* [Passage shown]:
* * * * * * * * *

Despite that revenue, many Transportation Security Officers have gone without a full paycheck during the current Department of Homeland Security funding lapse. Reports indicate more than 100,000 Homeland Security workers, including TSA screeners, recently missed a full pay period, even as the security fees tied to the agency’s work continue to be collected on every ticket sold.
This disconnect is fueling frustration among workers and travelers alike, as the money travelers see itemized on their receipts does not appear to shield frontline airport staff from the effects of spending caps and shutdown politics.
Shutdown Pressures and a Wave of Resignations
The latest partial shutdown has compounded long-standing staffing challenges at the TSA. Internal statistics described in recent national reporting indicate that unscheduled absences among security officers have more than doubled at some airports since the funding lapse began, with hundreds of screeners leaving the agency rather than continue working without pay.
Coverage drawing on Department of Homeland Security figures points to at least 300 officers quitting during the current shutdown period alone. Separate accounts referencing agency data and congressional testimony suggest that, over the longer term, TSA has been contending with thousands of resignations annually as it works to keep up with rising passenger volumes.
For many officers, the combination of missed paychecks, a freeze on new spending and uncertainty over future appropriations has tipped an already stressful job into untenable territory. Union statements and worker accounts gathered by news organizations describe employees turning to food banks, falling behind on bills and considering other work, even in lower-profile security roles, that still offer reliable pay.
As resignations accumulate, airports in busy travel corridors are reporting longer lines and more frequent use of overtime, further intensifying the burden on those who remain on the job.
How Fee Revenue Is Used and Diverted
Part of the controversy centers on what actually happens to the money travelers pay. When Congress created the TSA after the September 11 attacks, lawmakers established the passenger security fee to help fund the new agency’s operations and technology. Over time, however, multiple budget deals have routed a substantial share of that revenue to other federal priorities.

* * * * * * * * *

* [Information shown]:
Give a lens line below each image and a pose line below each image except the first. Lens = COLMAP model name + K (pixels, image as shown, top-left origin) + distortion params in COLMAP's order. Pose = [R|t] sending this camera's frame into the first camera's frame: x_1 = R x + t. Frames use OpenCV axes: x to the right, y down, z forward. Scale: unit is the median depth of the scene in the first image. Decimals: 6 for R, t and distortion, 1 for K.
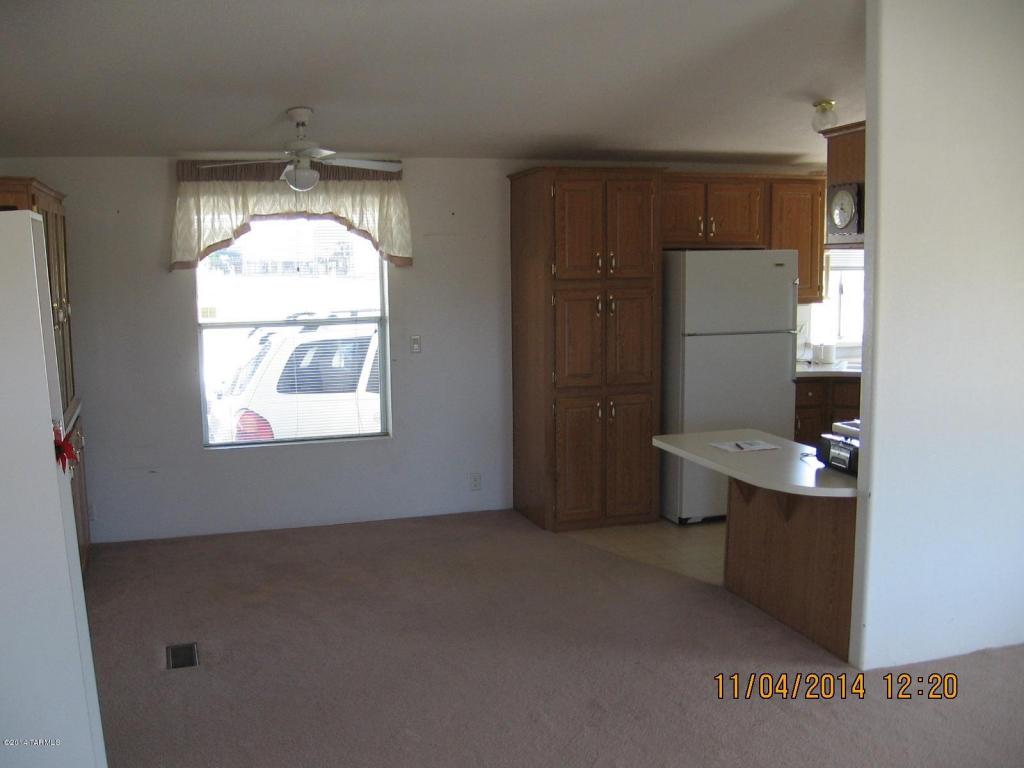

* * * * * * * * *

* [Exercises]:
a – Answer these questions using the passage on TSA pay and staffing:
(i) How many Homeland Security workers reportedly missed a full pay period?
(ii) According to coverage drawing on Department of Homeland Security figures, at least how many officers quit during the current shutdown period?
(iii) According to the passage, what event came before Congress created the TSA?
b – Print the passage on TSA pay and staffing from "Despite that revenue, many" to "every ticket sold.", copying it exactly.
The material is not needed here.

* [Answers to the tasks]:
a –
(i) More than 100,000.
(ii) At least 300.
(iii) The September 11 attacks.

b –
Despite that revenue, many Transportation Security Officers have gone without a full paycheck during the current Department of Homeland Security funding lapse. Reports indicate more than 100,000 Homeland Security workers, including TSA screeners, recently missed a full pay period, even as the security fees tied to the agency’s work continue to be collected on every ticket sold.